Senate Republican­s recognize this bill for what it is, said The Wall Street Journal in an editorial: “stealth welfare expansion.” Rep. Jason Smith, the lead GOP negotiator, did manage to include the renewal of some 2017 Republican tax breaks as part of the deal. But such small gains aren’t worth trading for “larger child-credit checks,” which will discourage parents in part-time work from seeking full-time employment. Worse is a provision that would let parents use the previous year’s income to meet the credit’s $2,500-a-year earnings requiremen­t, “even if they don’t work at all the next year.” That “will inevitably drive some parents out of the labor force.” That’s not “how real parents behave,” said the Washington Examiner. Moms and dads “who know they must work to put food on the table one year” won’t suddenly quit the next. What this legislatio­n will do is reward “family formation” and entreprene­urship, key conservati­ve goals.
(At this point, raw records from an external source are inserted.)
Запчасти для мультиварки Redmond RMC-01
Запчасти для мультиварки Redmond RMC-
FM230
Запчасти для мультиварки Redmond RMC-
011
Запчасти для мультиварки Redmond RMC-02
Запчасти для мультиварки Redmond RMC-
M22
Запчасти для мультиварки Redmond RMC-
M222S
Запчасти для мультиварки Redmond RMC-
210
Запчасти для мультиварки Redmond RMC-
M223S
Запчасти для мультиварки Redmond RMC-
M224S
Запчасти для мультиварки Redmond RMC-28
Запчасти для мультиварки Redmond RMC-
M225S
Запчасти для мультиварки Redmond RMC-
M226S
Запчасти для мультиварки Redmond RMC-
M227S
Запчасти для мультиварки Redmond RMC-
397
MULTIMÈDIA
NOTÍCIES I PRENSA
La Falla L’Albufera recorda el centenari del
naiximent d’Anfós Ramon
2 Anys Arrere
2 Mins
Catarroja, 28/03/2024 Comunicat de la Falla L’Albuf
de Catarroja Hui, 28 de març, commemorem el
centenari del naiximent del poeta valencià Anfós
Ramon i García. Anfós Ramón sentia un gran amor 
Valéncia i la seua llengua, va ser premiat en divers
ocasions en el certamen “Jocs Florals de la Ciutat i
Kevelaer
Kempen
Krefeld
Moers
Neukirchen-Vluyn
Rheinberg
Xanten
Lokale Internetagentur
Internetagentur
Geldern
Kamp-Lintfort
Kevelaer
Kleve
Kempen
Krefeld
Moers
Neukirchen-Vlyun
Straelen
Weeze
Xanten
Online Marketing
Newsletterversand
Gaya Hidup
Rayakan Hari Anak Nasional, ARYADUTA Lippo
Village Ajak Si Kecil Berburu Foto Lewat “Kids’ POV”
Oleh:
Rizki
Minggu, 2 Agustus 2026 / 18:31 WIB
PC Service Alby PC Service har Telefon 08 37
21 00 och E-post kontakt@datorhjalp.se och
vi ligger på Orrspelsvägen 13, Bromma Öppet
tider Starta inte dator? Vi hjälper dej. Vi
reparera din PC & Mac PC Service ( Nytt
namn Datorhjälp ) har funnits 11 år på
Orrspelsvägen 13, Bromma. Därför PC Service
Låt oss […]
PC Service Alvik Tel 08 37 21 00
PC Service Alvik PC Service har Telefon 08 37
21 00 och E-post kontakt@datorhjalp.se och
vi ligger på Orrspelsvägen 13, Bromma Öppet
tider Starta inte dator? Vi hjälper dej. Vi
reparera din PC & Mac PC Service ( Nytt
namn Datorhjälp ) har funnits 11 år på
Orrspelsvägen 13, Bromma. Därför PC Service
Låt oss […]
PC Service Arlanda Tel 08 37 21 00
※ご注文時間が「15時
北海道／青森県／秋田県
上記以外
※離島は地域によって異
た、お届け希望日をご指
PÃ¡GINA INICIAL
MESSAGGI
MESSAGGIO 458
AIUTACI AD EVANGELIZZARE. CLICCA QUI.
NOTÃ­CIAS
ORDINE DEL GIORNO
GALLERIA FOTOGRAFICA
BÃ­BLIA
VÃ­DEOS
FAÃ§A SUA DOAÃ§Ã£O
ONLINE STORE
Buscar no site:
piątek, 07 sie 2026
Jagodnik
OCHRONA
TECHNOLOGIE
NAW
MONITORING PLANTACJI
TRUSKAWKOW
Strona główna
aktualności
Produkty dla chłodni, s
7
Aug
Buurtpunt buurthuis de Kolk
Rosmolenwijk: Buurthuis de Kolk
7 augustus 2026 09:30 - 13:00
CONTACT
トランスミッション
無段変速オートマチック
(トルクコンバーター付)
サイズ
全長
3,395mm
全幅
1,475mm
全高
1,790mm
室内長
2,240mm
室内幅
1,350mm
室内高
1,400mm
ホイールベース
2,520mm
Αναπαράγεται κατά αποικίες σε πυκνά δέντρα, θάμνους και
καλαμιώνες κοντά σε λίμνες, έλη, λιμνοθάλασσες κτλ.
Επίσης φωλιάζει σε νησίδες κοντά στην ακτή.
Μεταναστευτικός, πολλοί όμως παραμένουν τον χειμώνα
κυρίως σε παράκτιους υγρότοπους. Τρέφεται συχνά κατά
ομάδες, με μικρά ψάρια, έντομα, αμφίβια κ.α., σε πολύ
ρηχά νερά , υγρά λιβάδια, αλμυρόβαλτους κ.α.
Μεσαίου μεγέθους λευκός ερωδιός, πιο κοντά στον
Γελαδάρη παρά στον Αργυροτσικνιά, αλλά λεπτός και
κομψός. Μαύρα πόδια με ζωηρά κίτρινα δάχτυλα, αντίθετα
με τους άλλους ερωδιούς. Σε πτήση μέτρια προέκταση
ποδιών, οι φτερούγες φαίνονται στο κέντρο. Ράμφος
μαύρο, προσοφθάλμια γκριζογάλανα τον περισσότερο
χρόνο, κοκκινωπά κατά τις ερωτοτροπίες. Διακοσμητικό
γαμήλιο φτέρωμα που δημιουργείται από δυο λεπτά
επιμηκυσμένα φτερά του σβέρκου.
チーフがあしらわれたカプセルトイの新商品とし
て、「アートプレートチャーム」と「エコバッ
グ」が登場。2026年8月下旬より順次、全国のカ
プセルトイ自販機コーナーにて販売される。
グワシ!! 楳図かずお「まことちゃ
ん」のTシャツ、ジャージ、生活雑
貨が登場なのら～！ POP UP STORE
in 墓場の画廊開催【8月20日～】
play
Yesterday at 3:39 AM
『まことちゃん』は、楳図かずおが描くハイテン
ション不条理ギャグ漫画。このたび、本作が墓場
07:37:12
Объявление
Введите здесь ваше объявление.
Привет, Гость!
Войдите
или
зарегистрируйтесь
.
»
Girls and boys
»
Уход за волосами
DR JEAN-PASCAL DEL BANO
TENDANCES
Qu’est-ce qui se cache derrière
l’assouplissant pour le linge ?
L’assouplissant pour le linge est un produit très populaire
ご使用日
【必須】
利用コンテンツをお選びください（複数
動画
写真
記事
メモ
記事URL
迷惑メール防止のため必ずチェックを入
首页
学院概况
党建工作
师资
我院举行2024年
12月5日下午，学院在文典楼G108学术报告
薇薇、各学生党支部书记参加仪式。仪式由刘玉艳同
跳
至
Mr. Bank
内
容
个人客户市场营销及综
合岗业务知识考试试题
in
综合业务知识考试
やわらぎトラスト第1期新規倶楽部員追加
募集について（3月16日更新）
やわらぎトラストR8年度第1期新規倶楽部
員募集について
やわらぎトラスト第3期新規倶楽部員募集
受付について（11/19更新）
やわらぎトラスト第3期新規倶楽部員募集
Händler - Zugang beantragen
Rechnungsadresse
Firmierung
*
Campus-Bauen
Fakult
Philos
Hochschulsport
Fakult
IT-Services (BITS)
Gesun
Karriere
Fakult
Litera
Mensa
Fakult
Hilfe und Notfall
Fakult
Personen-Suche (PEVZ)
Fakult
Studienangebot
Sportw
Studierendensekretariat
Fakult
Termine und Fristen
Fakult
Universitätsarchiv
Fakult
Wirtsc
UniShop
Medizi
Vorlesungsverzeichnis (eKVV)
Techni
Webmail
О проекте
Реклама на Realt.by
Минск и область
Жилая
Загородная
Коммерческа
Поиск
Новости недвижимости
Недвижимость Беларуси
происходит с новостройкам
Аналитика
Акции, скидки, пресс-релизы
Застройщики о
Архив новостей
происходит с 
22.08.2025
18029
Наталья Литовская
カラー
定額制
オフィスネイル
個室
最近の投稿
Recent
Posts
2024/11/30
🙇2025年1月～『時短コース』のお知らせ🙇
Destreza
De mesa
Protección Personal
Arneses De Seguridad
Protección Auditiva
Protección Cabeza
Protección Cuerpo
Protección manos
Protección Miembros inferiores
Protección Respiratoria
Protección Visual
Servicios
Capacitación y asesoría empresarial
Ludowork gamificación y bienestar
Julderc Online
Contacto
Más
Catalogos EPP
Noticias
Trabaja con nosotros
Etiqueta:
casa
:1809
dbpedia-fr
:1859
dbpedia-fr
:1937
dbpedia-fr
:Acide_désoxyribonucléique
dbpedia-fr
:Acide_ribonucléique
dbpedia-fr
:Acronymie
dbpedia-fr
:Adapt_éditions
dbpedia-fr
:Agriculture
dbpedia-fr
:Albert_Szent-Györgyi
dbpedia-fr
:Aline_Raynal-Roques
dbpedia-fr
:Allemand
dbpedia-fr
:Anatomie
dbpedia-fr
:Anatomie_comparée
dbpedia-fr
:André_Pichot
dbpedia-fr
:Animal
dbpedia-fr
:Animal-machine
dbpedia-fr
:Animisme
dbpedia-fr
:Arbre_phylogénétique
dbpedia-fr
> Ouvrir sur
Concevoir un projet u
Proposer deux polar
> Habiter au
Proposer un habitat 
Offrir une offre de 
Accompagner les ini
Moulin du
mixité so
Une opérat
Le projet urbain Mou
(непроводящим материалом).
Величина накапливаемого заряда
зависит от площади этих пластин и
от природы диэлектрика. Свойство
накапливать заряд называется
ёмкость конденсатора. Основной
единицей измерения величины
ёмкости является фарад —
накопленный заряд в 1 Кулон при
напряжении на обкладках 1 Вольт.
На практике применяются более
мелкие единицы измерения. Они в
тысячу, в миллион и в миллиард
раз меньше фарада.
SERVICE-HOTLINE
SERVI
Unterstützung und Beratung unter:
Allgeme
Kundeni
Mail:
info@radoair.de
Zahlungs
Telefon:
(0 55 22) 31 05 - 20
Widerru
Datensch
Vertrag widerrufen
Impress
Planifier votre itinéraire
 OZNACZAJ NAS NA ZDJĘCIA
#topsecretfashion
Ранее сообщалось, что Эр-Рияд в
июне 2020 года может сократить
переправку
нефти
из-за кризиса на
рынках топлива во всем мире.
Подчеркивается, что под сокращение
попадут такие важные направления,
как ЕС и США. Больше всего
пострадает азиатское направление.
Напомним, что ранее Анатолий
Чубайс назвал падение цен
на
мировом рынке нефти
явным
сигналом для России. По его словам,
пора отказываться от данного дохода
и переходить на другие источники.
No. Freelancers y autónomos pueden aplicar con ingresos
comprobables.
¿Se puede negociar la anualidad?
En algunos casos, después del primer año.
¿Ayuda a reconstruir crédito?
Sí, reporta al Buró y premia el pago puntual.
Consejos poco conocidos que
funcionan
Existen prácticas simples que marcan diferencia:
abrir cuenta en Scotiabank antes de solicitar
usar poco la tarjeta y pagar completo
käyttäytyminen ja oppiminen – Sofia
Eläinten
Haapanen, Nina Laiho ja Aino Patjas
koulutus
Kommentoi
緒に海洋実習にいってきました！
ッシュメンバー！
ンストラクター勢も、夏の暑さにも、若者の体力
The clash over this bill reveals a GOP in flux, said Ramesh Ponnuru in The Washington Post. Back in 2012, then-Republican presidenti­al nominee Mitt Romney stood up for “makers” and dismissed the 47 percent of the population that paid no federal income tax as government-dependent “takers.” But now that non-college-educated whites dominate the party’s base, lawmakers have to heed workingcla­ss concerns. Some GOP senators, though, are still 47-percenters, rejecting all benefits as “welfare.” In 2024, that’s callous and politicall­y foolish. Passing this modest bill would help the party, help Americans, and “help to bury a bad idea.”